At the moment, they aren’t obliged to. However, it is a highly recommended option for law-abiding enterprises since it will help them to earn the trust of their customers, cash-out proceeds, mitigate fraud, and prepare in advance for future regulations that lawmakers are likely to adopt any time soon. AML/KYC compliance software will be a good crutch in making such efforts more efficient.
Addressing AML/KYC Issues: The KYCAID Way
How do solutions offered by KYCAID facilitate AML/KYC compliance efforts of NFT marketplaces? They excel in document checking, liveness verification, proof of address to confirm where sellers and buyers reside, and AML screening.
As a result, NFT marketplaces can:
● Ensure sellers' verifications. Our software enables marketplaces to minimize fraud by effectively checking all parties to transactions and the deals themselves. It is also instrumental in identifying individuals behind shell organizations
● Confirm the NFT ownership. Employing our solution, you can identify the person at the registration stage, automatically check his/her ownership of the digital asset when it is deposited, and confirm the delivery of the purchased NFT to the buyer.
● Perform large buyers’ verification. Our software is honed to monitor the participation of galleries, intermediaries, marketplaces, and other prominent art market actors in auctions. This function allows players in the NFT domain to detect suspicious activities and transactions and issues risk recommendations to the solution users.

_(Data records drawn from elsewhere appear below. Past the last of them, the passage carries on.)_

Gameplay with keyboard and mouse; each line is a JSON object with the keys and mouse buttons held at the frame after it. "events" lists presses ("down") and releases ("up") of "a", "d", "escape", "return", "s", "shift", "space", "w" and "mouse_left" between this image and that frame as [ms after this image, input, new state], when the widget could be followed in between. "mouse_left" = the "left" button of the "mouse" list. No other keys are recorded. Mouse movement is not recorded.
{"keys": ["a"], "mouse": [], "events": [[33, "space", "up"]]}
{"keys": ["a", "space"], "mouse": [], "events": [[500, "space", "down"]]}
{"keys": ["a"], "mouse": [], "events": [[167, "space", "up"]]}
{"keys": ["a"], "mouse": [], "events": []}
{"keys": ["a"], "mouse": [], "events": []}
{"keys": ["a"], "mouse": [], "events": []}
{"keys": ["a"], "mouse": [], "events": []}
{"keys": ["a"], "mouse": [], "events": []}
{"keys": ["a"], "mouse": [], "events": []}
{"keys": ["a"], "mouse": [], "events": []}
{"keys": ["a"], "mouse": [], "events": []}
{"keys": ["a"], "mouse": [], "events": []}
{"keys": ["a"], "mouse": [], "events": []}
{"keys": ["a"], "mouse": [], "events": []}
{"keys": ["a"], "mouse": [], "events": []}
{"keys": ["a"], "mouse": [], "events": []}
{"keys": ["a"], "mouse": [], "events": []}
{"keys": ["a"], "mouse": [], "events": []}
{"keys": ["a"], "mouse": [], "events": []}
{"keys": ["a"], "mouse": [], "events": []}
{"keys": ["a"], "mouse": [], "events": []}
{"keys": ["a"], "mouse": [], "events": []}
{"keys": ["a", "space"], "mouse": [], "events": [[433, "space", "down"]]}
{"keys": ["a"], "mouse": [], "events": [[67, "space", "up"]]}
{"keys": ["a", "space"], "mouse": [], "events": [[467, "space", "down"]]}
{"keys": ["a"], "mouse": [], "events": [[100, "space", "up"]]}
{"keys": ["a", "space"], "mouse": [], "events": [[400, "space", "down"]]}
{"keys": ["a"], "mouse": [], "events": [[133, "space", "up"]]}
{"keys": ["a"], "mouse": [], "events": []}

Legally, the contemporary NFT realm is a grey zone that is not directly governed by any national or global legislative acts. That is why NFT marketplaces encounter multiple law-related issues – from intellectual property rights and data protection to taxation and AML/KYC compliance. The latter can be significantly streamlined and facilitated by harnessing high-end AML/KYC solutions that will help actors in the niche to mitigate fraud and prevent money-laundering practices, thus winning the trust and earning a solid reputation among stakeholders.